Whether your degree already rests in the palms of your hands or you can practically see the end of your last college semester, you have likely begun your job search. From stocking your professional wardrobe to rehearsing interview questions until you mumble answers in your sleep, the stress seems endless. Not to mention, once you get offered a job, how do you ensure the sweetest deal possible? Negotiating your salary ranks just as important as landing a job itself.
“Negotiating your first salary with an employer is arguably the most important as it sets the tone for how you value yourself and the contribution you can make,” said jennifer mcdermott, consumer advocate for finder.com. You just spent at least four years grinding away to get your degree. Make sure to let your confidence shine through in negotiations and value yourself enough to ask for the starting salary you deserve.
1. Be conversational, not confrontational
If Mr. Potential employer gives you a salary offer you don’t agree with, open a casual conversation. Kindly ask him to walk you through the process with which he came up with that amount so you can understand how the company looks at you as a candidate. “always realize it doesn’t hurt to ask, but ask in a thoughtful way,” said karen demmler, a career coach in the temple university career center. This way, the company explains to you what skills they value when coming up with a number and you can see their point of view. After hearing their side, explain your position. Tell them why the offer might not work for your financial situation. Keep things light: the company has invested a lot of time and effort into selecting you for the position. They don’t want to start over from scratch with someone else.
2. Know your target range
The job market already teems with competition. Don’t sell yourself short. Instead, do your research and come up with a target salary range. The bottom of your range should be the salary you can afford to make, the middle should be what you feel comfortable making and the high end should be the amount you’d immediately accept. When a company asks your ideal salary, place the middle of your salary range at the bottom of your requested range. “it’s a lot easier to accept a salary than negotiate one, but you have to be practiced and prepared to get the number that you want,” demmler said. For example, if you major in public relations and would feel comfortable with a $55,000 salary, let your company know you envision making between $55,000 and $60,000 per year. That way, you won’t settle for less than you deserve.

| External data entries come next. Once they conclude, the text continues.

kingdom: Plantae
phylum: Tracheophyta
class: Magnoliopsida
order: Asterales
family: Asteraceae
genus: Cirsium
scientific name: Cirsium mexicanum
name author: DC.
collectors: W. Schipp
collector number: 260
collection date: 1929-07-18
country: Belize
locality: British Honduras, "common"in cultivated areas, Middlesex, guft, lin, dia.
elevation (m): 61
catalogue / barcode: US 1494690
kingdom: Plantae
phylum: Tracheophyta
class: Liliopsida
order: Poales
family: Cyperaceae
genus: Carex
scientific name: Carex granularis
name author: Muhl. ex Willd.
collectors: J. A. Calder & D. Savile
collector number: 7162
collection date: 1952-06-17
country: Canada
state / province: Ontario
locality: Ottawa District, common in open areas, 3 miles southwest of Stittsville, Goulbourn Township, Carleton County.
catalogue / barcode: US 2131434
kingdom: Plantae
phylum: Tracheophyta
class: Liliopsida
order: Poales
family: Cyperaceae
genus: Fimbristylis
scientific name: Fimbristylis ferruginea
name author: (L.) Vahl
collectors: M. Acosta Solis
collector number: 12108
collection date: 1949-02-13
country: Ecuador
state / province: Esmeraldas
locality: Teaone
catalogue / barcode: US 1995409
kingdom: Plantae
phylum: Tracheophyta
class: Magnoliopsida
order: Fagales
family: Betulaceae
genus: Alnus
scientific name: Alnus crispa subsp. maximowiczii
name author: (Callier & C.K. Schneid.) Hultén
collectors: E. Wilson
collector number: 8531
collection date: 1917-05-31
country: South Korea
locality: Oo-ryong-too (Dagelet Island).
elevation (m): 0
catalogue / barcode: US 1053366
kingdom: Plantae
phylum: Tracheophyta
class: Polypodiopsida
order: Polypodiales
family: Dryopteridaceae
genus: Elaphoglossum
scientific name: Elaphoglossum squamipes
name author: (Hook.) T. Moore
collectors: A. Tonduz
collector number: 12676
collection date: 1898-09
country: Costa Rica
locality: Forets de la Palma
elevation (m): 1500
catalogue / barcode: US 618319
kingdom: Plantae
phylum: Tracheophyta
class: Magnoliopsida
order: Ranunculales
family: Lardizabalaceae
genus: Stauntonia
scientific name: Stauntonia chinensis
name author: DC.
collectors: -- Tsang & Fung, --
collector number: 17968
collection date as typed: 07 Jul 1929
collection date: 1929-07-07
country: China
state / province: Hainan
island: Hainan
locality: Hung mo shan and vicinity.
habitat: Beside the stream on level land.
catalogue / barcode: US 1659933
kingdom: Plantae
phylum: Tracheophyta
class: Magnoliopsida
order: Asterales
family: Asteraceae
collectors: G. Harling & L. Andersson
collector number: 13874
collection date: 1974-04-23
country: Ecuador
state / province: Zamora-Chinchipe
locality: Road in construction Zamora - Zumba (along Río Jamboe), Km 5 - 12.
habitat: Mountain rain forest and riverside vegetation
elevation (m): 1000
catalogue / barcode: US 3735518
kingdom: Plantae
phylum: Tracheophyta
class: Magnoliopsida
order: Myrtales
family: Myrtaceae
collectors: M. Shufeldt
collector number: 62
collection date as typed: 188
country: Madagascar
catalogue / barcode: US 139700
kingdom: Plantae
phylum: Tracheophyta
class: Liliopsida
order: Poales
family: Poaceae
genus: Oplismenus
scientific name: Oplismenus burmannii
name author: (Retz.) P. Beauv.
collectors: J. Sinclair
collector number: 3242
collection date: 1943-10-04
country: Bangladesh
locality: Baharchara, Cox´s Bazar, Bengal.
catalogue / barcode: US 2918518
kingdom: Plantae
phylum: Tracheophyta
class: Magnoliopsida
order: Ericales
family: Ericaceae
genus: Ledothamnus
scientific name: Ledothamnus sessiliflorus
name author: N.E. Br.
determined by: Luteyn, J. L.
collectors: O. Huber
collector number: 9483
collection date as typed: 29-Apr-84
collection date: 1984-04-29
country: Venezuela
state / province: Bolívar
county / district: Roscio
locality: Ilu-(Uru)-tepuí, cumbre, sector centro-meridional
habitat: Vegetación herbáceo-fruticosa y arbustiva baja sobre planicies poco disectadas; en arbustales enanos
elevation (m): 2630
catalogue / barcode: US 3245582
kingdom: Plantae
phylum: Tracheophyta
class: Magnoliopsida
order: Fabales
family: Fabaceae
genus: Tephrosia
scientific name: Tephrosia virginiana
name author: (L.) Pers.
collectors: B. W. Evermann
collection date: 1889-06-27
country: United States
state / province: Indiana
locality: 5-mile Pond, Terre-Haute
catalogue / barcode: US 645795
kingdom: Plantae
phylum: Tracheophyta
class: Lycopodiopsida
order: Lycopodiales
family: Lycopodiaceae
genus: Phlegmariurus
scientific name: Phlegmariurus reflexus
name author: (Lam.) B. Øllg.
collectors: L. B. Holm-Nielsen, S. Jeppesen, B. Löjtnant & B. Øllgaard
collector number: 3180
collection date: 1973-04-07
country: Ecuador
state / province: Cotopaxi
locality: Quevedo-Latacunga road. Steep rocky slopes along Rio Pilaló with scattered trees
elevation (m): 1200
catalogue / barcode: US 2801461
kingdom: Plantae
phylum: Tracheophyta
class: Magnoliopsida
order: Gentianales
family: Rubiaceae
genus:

When formulating your salary range, also take into account how much it will cost to live comfortably in the city you’ll call your new stomping ground. The price for making yourself at home in new york city will differ greatly from how much you’ll shell out in des moines, iowa.
3. Put a price on the overall experience
Just because you just graduated college and want to get your career rolling doesn’t mean you should accept an offer with a decent salary that will make you miserable in other respects. City life versus rural life, proximity to loved ones and where you envisioned starting your life when you were six-years-old all play into whether you should accept a job offer. Building a happy life doesn’t mean solely considering salary and benefits.
Maybe you’ve always envisioned yourself living in portland, oregon, but haven’t yet sprung out of philadelphia. Or maybe you just want to live a little closer to your brother and your new niece. “there’s nothing wrong with incorporating those [aspects], but you just have to make sure you’re giving [them] the right weight,” demmler said. Solicit advise from your friendly college career center staff before accepting an offer. They can help you lay out whether a position across the country merits a move by looking at the pros and cons in an unbiased way.
4. Don’t push
The key to successful negotiation lies in not letting fear stop you from asking for what you want, but you also need to make sure you don’t cross the line. “you cannot negotiate everything. It would leave a sour taste in the mouth of your new employer,” said gordon college finance professor alexander lowry. Rank the items you care most about and start with the highest item you can get the most from.
Once you’ve negotiated your top items, stop asking. No need to wring your future company dry before your first day. “you don’t want to be fearful of negotiation, but once you get that sign to stop you should take heed,” demmler said. Doing this will also help you come off as someone with great flexibility—a quality that will shine through as an asset to your new boss. If your negotiated offer still doesn’t make you squeal with delight, table the discussion by asking politely if you can discuss a performance-based bonus down the road (just make sure it ends up in writing).
5. Consider the long term
Most of the time, you won’t get your dream salary and benefits package fresh out of college. But accepting a position with a company might present you with other valuable opportunities for career advancement. Maybe the company chasing after you has a great reputation in your industry and offers tons of potential for career advancement. Or maybe what a potential company lacks in salary they make up for in a matching 401k plan and ample hands-on experience.
Instead of basing an offer solely on the salary, consider where you’d like to go long term in your field. Accepting a slightly lower offer with comprehensive health care, mentoring and internal promotion might just prove your best move. “be creative when you negotiate. People always go right for the salary raise, but it’s short-term thinking,” said founder and ceo of eminei consulting dr. Elizabeth minei.